The Flusher looks at me spooked.  He might now think my name is Marked For Death.  He probably fears my ghost.  It was just a form letter about calling the diagnostic center to set up the second appointment.  When The Flusher figures out that I still have my health, I expect that he’ll revert back to his regular loutish self.  If he’s feeling sentimental, he might call me something anti-Semitic.

On a very hot and humid day, I return as scheduled to the diagnostic center where I have the one image of my right breast retaken.  When the attendant asks if I remembered to not apply deodorant, I assure her:

Me:  Yes, I’m not wearing any – much to the dismay of all my fellow passengers on that 2 train.

Blame me.

They do not make me sit for very long in the waiting room.  I only have to hear a single bastardized version of Barbra Streisand’s first huge hit, People.  When I was last there I recognized several songs I loathed that I had not heard in decades such as Anne Murray’s Snowbird.

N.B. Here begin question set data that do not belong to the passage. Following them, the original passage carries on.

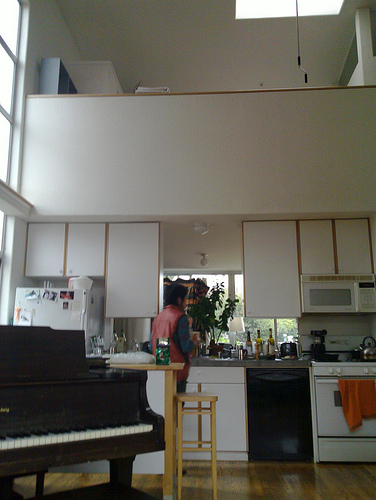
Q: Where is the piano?
A: In kitchen.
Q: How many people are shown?
A: One.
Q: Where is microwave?
A: Above stove.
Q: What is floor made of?
A: Wood.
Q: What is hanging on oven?
A: Towel.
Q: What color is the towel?
A: Orange.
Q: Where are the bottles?
A: Countertop.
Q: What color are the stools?
A: Tan.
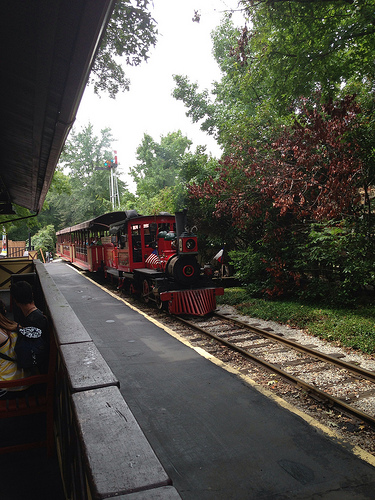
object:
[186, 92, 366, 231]
leaves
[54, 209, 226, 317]
train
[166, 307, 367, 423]
tracks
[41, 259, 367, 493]
pavement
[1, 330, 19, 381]
shirt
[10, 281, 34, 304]
hair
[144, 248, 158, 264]
flag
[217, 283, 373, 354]
grass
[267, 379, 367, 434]
leaves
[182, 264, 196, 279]
circle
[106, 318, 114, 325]
spot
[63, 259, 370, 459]
line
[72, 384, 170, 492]
stone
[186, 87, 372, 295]
tree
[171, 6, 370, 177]
tree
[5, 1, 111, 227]
hang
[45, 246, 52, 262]
person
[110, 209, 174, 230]
roof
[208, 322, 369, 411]
gravel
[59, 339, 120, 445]
block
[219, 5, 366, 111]
leaves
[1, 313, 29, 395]
person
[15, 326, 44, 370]
backpack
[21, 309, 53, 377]
shirt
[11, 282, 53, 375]
person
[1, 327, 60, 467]
bench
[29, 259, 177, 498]
wall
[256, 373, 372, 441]
gravel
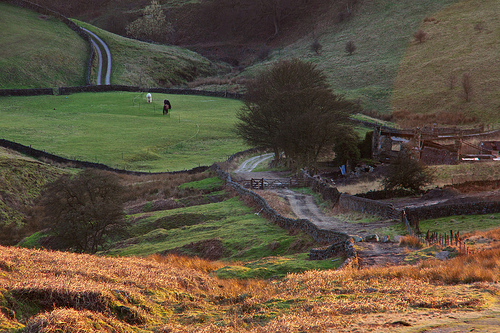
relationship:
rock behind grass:
[199, 239, 225, 261] [1, 244, 497, 330]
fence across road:
[236, 178, 314, 188] [237, 151, 407, 266]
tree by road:
[233, 58, 329, 169] [237, 151, 407, 266]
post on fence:
[224, 89, 231, 99] [0, 83, 243, 103]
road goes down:
[50, 10, 112, 87] [90, 70, 119, 87]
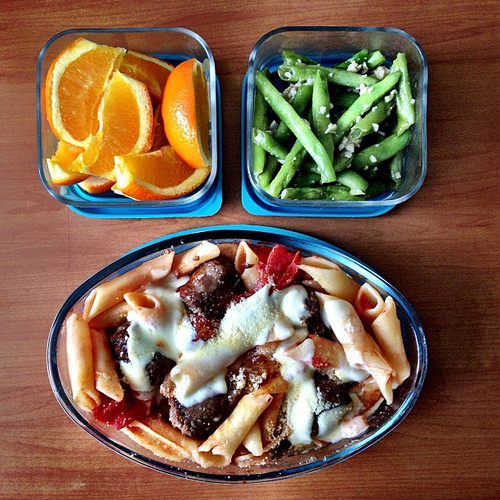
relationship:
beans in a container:
[252, 48, 414, 201] [235, 20, 438, 221]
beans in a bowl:
[252, 50, 418, 199] [246, 25, 428, 209]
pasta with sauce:
[64, 249, 407, 469] [97, 242, 353, 445]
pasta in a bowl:
[66, 240, 409, 469] [45, 224, 427, 485]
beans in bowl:
[252, 48, 414, 201] [235, 19, 429, 214]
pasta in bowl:
[64, 249, 407, 469] [41, 217, 438, 491]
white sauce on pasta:
[120, 281, 352, 428] [62, 237, 424, 468]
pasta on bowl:
[66, 240, 409, 469] [41, 217, 438, 491]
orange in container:
[45, 37, 212, 201] [44, 20, 221, 213]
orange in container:
[47, 31, 117, 146] [44, 20, 221, 213]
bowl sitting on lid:
[246, 25, 428, 209] [238, 49, 397, 217]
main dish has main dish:
[37, 224, 437, 479] [67, 240, 410, 466]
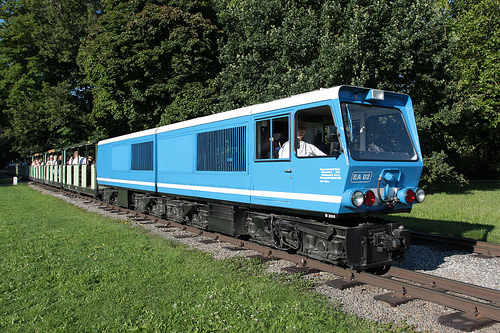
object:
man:
[278, 121, 327, 159]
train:
[6, 85, 425, 270]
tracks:
[28, 179, 500, 323]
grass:
[0, 245, 212, 332]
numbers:
[353, 174, 371, 181]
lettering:
[320, 168, 342, 183]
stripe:
[97, 177, 343, 203]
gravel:
[426, 251, 487, 279]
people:
[72, 150, 89, 164]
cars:
[63, 139, 100, 199]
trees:
[0, 2, 158, 93]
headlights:
[351, 190, 365, 207]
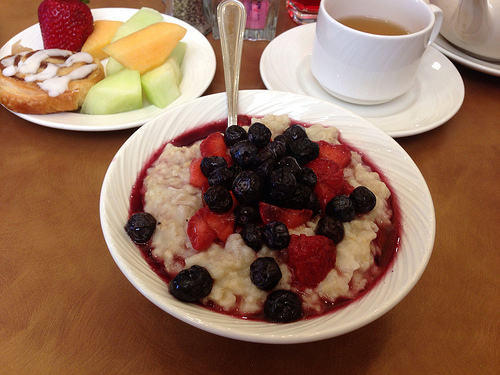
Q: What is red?
A: Strawberries.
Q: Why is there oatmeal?
A: Breakfast.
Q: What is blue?
A: Blueberries.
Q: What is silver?
A: Spoon.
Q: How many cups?
A: One.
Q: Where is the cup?
A: On the saucer.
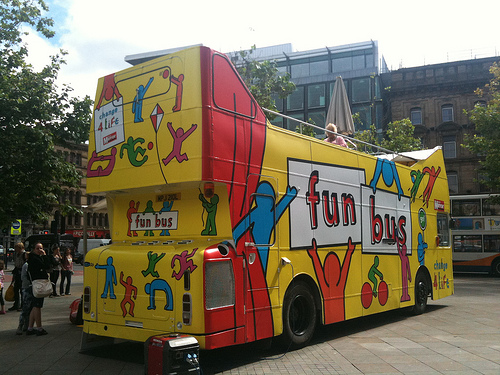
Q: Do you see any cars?
A: No, there are no cars.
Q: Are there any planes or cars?
A: No, there are no cars or planes.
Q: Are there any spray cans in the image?
A: No, there are no spray cans.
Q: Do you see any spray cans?
A: No, there are no spray cans.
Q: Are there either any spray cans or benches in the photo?
A: No, there are no spray cans or benches.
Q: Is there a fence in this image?
A: No, there are no fences.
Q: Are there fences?
A: No, there are no fences.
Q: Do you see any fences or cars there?
A: No, there are no fences or cars.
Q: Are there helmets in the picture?
A: No, there are no helmets.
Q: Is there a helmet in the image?
A: No, there are no helmets.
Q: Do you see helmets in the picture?
A: No, there are no helmets.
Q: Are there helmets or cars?
A: No, there are no helmets or cars.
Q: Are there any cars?
A: No, there are no cars.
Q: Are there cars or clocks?
A: No, there are no cars or clocks.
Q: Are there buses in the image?
A: Yes, there is a bus.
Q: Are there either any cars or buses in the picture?
A: Yes, there is a bus.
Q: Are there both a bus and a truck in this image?
A: No, there is a bus but no trucks.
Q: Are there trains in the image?
A: No, there are no trains.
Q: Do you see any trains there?
A: No, there are no trains.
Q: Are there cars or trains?
A: No, there are no trains or cars.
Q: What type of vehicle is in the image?
A: The vehicle is a bus.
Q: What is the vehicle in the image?
A: The vehicle is a bus.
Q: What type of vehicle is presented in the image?
A: The vehicle is a bus.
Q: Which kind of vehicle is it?
A: The vehicle is a bus.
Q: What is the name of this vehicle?
A: This is a bus.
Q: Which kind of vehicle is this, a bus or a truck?
A: This is a bus.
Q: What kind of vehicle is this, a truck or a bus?
A: This is a bus.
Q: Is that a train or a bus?
A: That is a bus.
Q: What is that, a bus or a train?
A: That is a bus.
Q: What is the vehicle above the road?
A: The vehicle is a bus.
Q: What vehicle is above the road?
A: The vehicle is a bus.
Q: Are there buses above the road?
A: Yes, there is a bus above the road.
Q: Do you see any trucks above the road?
A: No, there is a bus above the road.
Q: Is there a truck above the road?
A: No, there is a bus above the road.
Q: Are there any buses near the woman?
A: Yes, there is a bus near the woman.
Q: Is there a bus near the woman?
A: Yes, there is a bus near the woman.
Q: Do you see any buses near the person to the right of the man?
A: Yes, there is a bus near the woman.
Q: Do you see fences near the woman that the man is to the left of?
A: No, there is a bus near the woman.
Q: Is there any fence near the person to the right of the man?
A: No, there is a bus near the woman.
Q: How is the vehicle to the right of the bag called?
A: The vehicle is a bus.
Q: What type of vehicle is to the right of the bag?
A: The vehicle is a bus.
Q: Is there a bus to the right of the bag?
A: Yes, there is a bus to the right of the bag.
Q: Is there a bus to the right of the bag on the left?
A: Yes, there is a bus to the right of the bag.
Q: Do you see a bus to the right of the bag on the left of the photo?
A: Yes, there is a bus to the right of the bag.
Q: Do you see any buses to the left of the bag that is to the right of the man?
A: No, the bus is to the right of the bag.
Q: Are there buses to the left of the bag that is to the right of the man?
A: No, the bus is to the right of the bag.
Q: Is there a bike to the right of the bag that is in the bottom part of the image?
A: No, there is a bus to the right of the bag.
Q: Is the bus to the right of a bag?
A: Yes, the bus is to the right of a bag.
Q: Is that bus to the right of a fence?
A: No, the bus is to the right of a bag.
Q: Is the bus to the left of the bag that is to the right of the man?
A: No, the bus is to the right of the bag.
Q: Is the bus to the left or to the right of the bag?
A: The bus is to the right of the bag.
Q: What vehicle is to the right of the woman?
A: The vehicle is a bus.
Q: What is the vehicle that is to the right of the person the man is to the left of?
A: The vehicle is a bus.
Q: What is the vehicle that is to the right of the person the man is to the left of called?
A: The vehicle is a bus.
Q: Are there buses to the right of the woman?
A: Yes, there is a bus to the right of the woman.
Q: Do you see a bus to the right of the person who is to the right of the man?
A: Yes, there is a bus to the right of the woman.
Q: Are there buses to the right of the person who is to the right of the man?
A: Yes, there is a bus to the right of the woman.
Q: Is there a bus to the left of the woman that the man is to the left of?
A: No, the bus is to the right of the woman.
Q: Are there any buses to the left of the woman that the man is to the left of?
A: No, the bus is to the right of the woman.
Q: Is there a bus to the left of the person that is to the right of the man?
A: No, the bus is to the right of the woman.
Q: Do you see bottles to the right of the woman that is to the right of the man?
A: No, there is a bus to the right of the woman.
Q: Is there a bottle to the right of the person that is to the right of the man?
A: No, there is a bus to the right of the woman.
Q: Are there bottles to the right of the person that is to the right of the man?
A: No, there is a bus to the right of the woman.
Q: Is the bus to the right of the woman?
A: Yes, the bus is to the right of the woman.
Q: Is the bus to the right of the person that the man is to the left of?
A: Yes, the bus is to the right of the woman.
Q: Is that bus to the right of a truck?
A: No, the bus is to the right of the woman.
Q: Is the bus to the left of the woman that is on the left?
A: No, the bus is to the right of the woman.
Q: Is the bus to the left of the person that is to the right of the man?
A: No, the bus is to the right of the woman.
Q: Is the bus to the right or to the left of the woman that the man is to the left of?
A: The bus is to the right of the woman.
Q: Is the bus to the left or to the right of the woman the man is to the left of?
A: The bus is to the right of the woman.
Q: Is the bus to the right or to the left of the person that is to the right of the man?
A: The bus is to the right of the woman.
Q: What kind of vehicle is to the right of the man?
A: The vehicle is a bus.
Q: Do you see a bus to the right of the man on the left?
A: Yes, there is a bus to the right of the man.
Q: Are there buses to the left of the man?
A: No, the bus is to the right of the man.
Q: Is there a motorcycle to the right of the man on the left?
A: No, there is a bus to the right of the man.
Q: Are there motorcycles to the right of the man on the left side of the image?
A: No, there is a bus to the right of the man.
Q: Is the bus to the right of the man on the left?
A: Yes, the bus is to the right of the man.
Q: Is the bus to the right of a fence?
A: No, the bus is to the right of the man.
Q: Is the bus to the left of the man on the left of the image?
A: No, the bus is to the right of the man.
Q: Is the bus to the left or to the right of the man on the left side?
A: The bus is to the right of the man.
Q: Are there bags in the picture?
A: Yes, there is a bag.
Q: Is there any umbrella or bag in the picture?
A: Yes, there is a bag.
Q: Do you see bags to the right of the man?
A: Yes, there is a bag to the right of the man.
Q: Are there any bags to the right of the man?
A: Yes, there is a bag to the right of the man.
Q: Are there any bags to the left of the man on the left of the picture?
A: No, the bag is to the right of the man.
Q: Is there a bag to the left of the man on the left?
A: No, the bag is to the right of the man.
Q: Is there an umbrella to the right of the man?
A: No, there is a bag to the right of the man.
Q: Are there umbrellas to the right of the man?
A: No, there is a bag to the right of the man.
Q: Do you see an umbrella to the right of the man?
A: No, there is a bag to the right of the man.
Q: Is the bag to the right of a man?
A: Yes, the bag is to the right of a man.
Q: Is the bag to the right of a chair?
A: No, the bag is to the right of a man.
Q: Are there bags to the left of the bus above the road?
A: Yes, there is a bag to the left of the bus.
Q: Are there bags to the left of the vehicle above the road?
A: Yes, there is a bag to the left of the bus.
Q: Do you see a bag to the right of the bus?
A: No, the bag is to the left of the bus.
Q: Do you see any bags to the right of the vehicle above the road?
A: No, the bag is to the left of the bus.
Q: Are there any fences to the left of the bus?
A: No, there is a bag to the left of the bus.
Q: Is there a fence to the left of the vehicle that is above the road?
A: No, there is a bag to the left of the bus.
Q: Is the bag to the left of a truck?
A: No, the bag is to the left of a bus.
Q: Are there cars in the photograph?
A: No, there are no cars.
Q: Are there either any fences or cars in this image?
A: No, there are no cars or fences.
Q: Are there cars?
A: No, there are no cars.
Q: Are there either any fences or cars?
A: No, there are no cars or fences.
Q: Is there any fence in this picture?
A: No, there are no fences.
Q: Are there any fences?
A: No, there are no fences.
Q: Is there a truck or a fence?
A: No, there are no fences or trucks.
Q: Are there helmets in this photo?
A: No, there are no helmets.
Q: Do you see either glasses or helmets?
A: No, there are no helmets or glasses.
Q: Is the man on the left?
A: Yes, the man is on the left of the image.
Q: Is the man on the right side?
A: No, the man is on the left of the image.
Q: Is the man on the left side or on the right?
A: The man is on the left of the image.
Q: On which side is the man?
A: The man is on the left of the image.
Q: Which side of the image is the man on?
A: The man is on the left of the image.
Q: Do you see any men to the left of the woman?
A: Yes, there is a man to the left of the woman.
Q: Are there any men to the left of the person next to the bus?
A: Yes, there is a man to the left of the woman.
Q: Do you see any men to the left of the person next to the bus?
A: Yes, there is a man to the left of the woman.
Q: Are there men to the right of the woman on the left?
A: No, the man is to the left of the woman.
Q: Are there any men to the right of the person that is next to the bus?
A: No, the man is to the left of the woman.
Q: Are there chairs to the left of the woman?
A: No, there is a man to the left of the woman.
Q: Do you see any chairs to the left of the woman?
A: No, there is a man to the left of the woman.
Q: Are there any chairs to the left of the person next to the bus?
A: No, there is a man to the left of the woman.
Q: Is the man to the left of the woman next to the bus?
A: Yes, the man is to the left of the woman.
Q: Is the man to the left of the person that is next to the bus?
A: Yes, the man is to the left of the woman.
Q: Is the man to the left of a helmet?
A: No, the man is to the left of the woman.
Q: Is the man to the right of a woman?
A: No, the man is to the left of a woman.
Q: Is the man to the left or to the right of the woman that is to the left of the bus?
A: The man is to the left of the woman.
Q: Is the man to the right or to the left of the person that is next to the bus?
A: The man is to the left of the woman.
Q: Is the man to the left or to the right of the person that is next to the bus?
A: The man is to the left of the woman.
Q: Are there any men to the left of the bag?
A: Yes, there is a man to the left of the bag.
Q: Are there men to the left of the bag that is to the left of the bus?
A: Yes, there is a man to the left of the bag.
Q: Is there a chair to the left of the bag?
A: No, there is a man to the left of the bag.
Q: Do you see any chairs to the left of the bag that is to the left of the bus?
A: No, there is a man to the left of the bag.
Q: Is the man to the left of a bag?
A: Yes, the man is to the left of a bag.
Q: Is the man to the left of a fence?
A: No, the man is to the left of a bag.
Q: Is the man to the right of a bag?
A: No, the man is to the left of a bag.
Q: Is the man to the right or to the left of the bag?
A: The man is to the left of the bag.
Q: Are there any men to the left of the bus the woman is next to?
A: Yes, there is a man to the left of the bus.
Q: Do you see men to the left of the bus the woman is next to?
A: Yes, there is a man to the left of the bus.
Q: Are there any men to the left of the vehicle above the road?
A: Yes, there is a man to the left of the bus.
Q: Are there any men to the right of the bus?
A: No, the man is to the left of the bus.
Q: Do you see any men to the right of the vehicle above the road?
A: No, the man is to the left of the bus.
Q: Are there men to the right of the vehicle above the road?
A: No, the man is to the left of the bus.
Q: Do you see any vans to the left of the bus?
A: No, there is a man to the left of the bus.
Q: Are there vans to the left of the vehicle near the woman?
A: No, there is a man to the left of the bus.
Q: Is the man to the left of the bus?
A: Yes, the man is to the left of the bus.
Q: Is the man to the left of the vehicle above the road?
A: Yes, the man is to the left of the bus.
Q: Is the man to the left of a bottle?
A: No, the man is to the left of the bus.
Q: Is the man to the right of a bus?
A: No, the man is to the left of a bus.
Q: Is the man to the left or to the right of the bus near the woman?
A: The man is to the left of the bus.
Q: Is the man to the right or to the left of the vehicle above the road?
A: The man is to the left of the bus.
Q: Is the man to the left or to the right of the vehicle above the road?
A: The man is to the left of the bus.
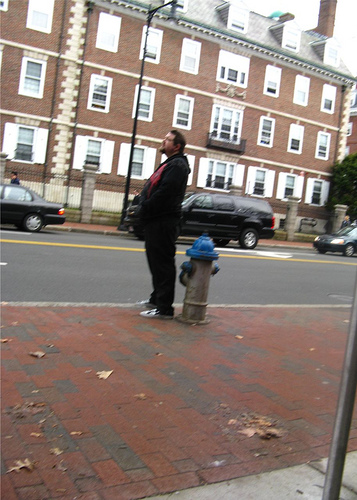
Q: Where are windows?
A: On a building.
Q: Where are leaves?
A: On the ground.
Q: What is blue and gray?
A: Fire hydrant.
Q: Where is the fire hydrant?
A: Behind man.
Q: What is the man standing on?
A: Brick walkway.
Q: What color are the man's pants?
A: Black.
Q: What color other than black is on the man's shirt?
A: Red.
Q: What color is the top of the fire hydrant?
A: Blue.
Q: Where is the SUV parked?
A: Across the street.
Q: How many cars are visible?
A: 3.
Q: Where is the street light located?
A: In front of SUV.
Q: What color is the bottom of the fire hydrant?
A: Gray.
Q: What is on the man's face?
A: Sunglasses.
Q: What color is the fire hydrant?
A: Silver and blue.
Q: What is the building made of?
A: Brick.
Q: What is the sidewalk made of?
A: Brick.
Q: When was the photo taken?
A: During the day.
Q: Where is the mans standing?
A: By a fire hydrant.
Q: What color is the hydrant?
A: Blue and gray.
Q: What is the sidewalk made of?
A: Brick.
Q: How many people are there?
A: One.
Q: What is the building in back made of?
A: Brick.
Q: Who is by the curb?
A: The man in black.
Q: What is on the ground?
A: Leaves.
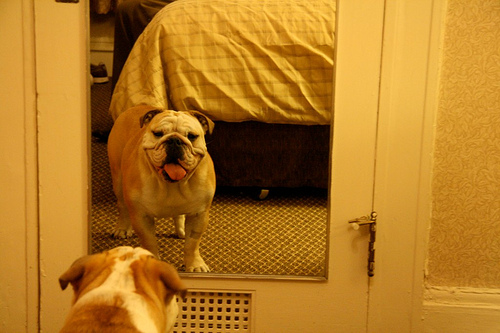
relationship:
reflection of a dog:
[111, 110, 218, 273] [52, 245, 187, 332]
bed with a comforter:
[113, 0, 333, 195] [108, 0, 337, 121]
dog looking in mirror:
[52, 245, 187, 332] [77, 4, 336, 281]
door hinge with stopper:
[349, 210, 378, 274] [348, 219, 359, 230]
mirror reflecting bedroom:
[77, 4, 336, 281] [94, 7, 326, 275]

The procedure itself was swift, which is as close to painless as a mammogram can be.  They made sure I went with their gold medal technician this time.  Within ten minutes, I was given my diagnosis, a clean bill of health, so I was free to slather myself with deodorant and not see them again for another year.  Phew!

One response to “Lame Adventure 93: Back Again

  1. atta way, scrappy! great column today – sardonic in the shadow of the Big-C.